SOUTHAMPTON-based researchers are embarking on a unique project aimed at tackling climate change.

A team at the National Oceanography Centre along with Met Office scientists will soon be leading the way analysing the most accurate data available yet on global sea levels and how the earth’s oceans are rising due to climate change.

Experts will be using data beamed 800 miles back to earth from the purpose-built Copernicus Sentinel-6 Michael Freilich satellite, which was launched in America last Saturday (Nov 21). Once the satellite goes live, all the information collected will be used by both organisations to monitor the world’s oceans and weather-related events. It will also help scientists keep track and map climate change along with providing enhanced information for weather forecasting purposes.

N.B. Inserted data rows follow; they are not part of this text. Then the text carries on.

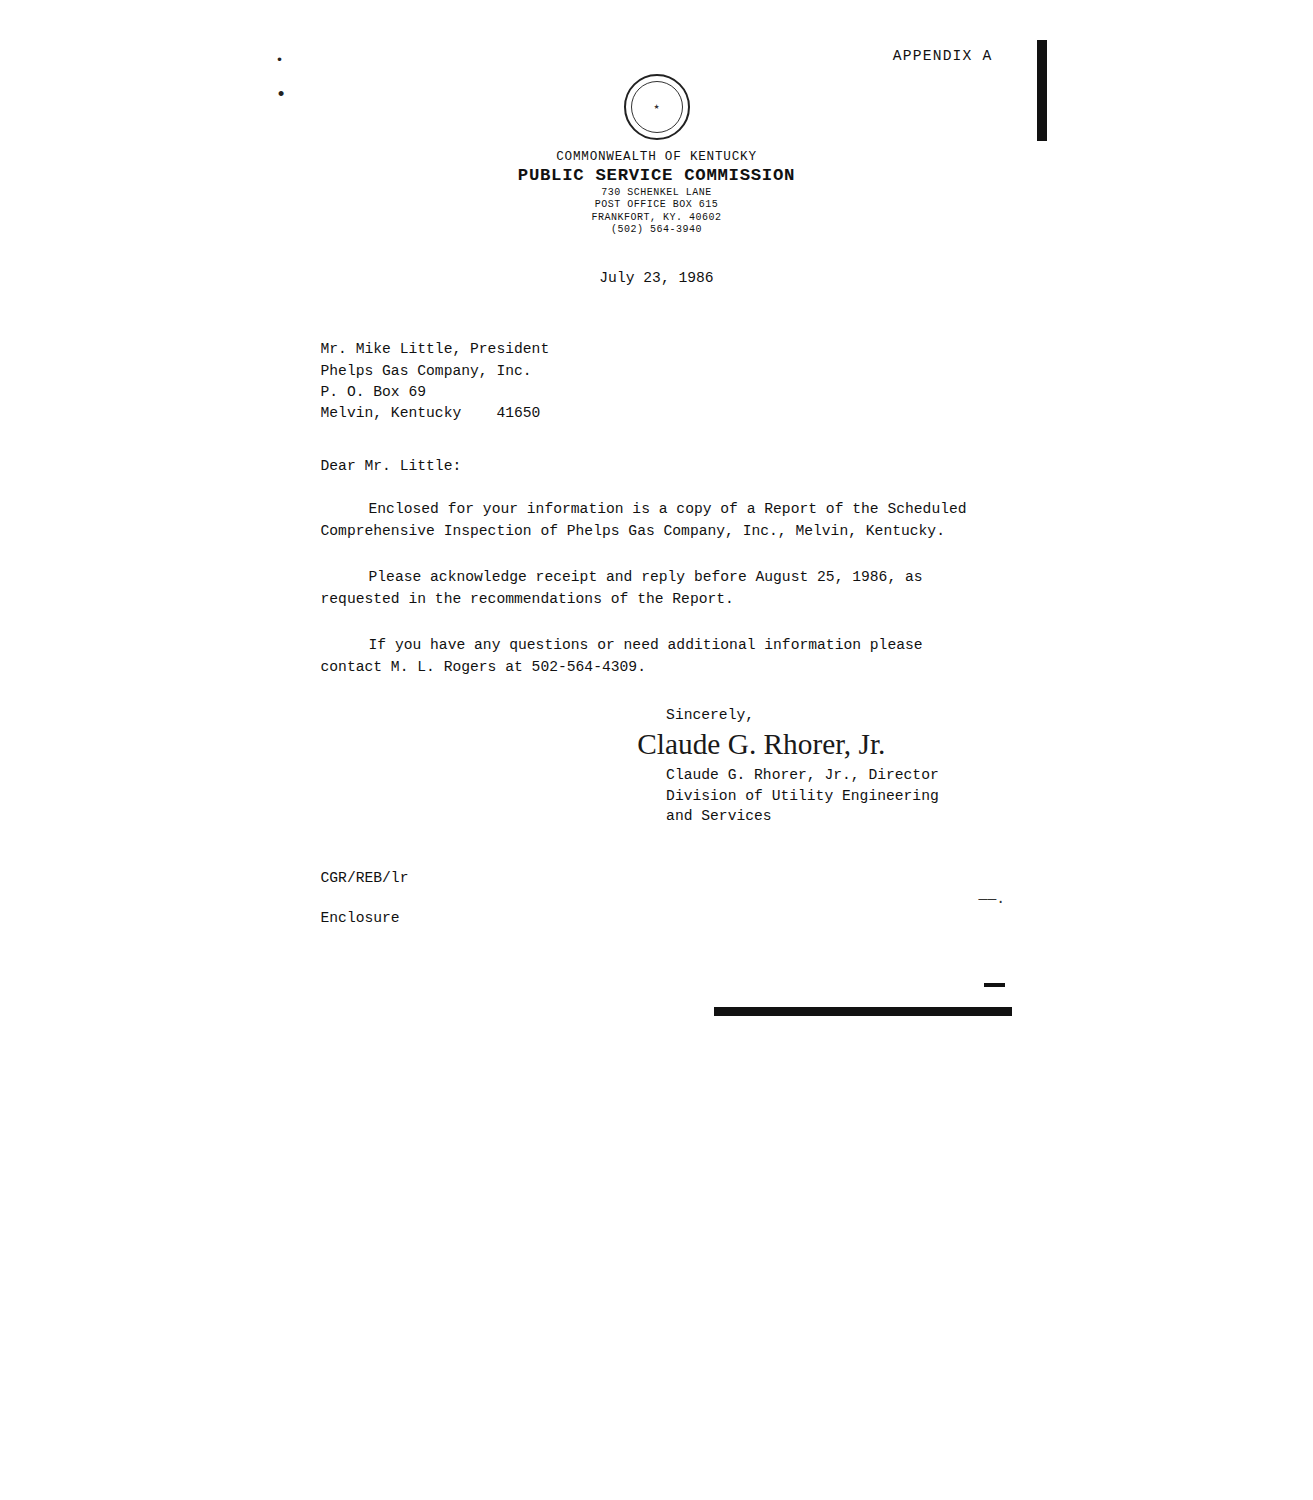• •
APPENDIX A
★
COMMONWEALTH OF KENTUCKY
PUBLIC SERVICE COMMISSION
730 SCHENKEL LANE
POST OFFICE BOX 615
FRANKFORT, KY. 40602
(502) 564-3940
July 23, 1986
Mr. Mike Little, President
Phelps Gas Company, Inc.
P. O. Box 69
Melvin, Kentucky 41650
Dear Mr. Little:
Enclosed for your information is a copy of a Report of the Scheduled Comprehensive Inspection of Phelps Gas Company, Inc., Melvin, Kentucky.
Please acknowledge receipt and reply before August 25, 1986, as requested in the recommendations of the Report.
If you have any questions or need additional information please contact M. L. Rogers at 502-564-4309.
Sincerely,
Claude G. Rhorer, Jr.
Claude G. Rhorer, Jr., Director
Division of Utility Engineering
and Services
CGR/REB/lr
Enclosure
——.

Christine Gommenginger, from the National Oceanography Centre, said:

New data from Sentinel-6 will benefit our ongoing research. We will be able to contribute expert research and insights to UK and international change-makers, and to the public, for the benefit of all.”

Bosses at the UK Space Agency, helped fund the American and European-led satellite project.

Scientists say satellites are “indispensable” for collecting data on rising sea levels globally.

Average sea levels have risen annually by three millimetres since 1993.

Explaining how the small vehicle-sized Sentinel 6 satellite will help the experts during the next decade, UK Science Minister Amanda Solloway said: “Tracking rising sea levels is one of the most important indicators of our planet warming up. This government-backed satellite will arm our leading scientists, researchers and meteorologists with critical data to measure the true impact of climate change on our planet.”

Dr Matthew Palmer, lead scientist on sea level rise at the Met Office’s Hadley Centre, said: “The Sentinel-6 observations are critical for ongoing monitoring of global sea level and revealing the spatial pattern of rise associated with climate change.”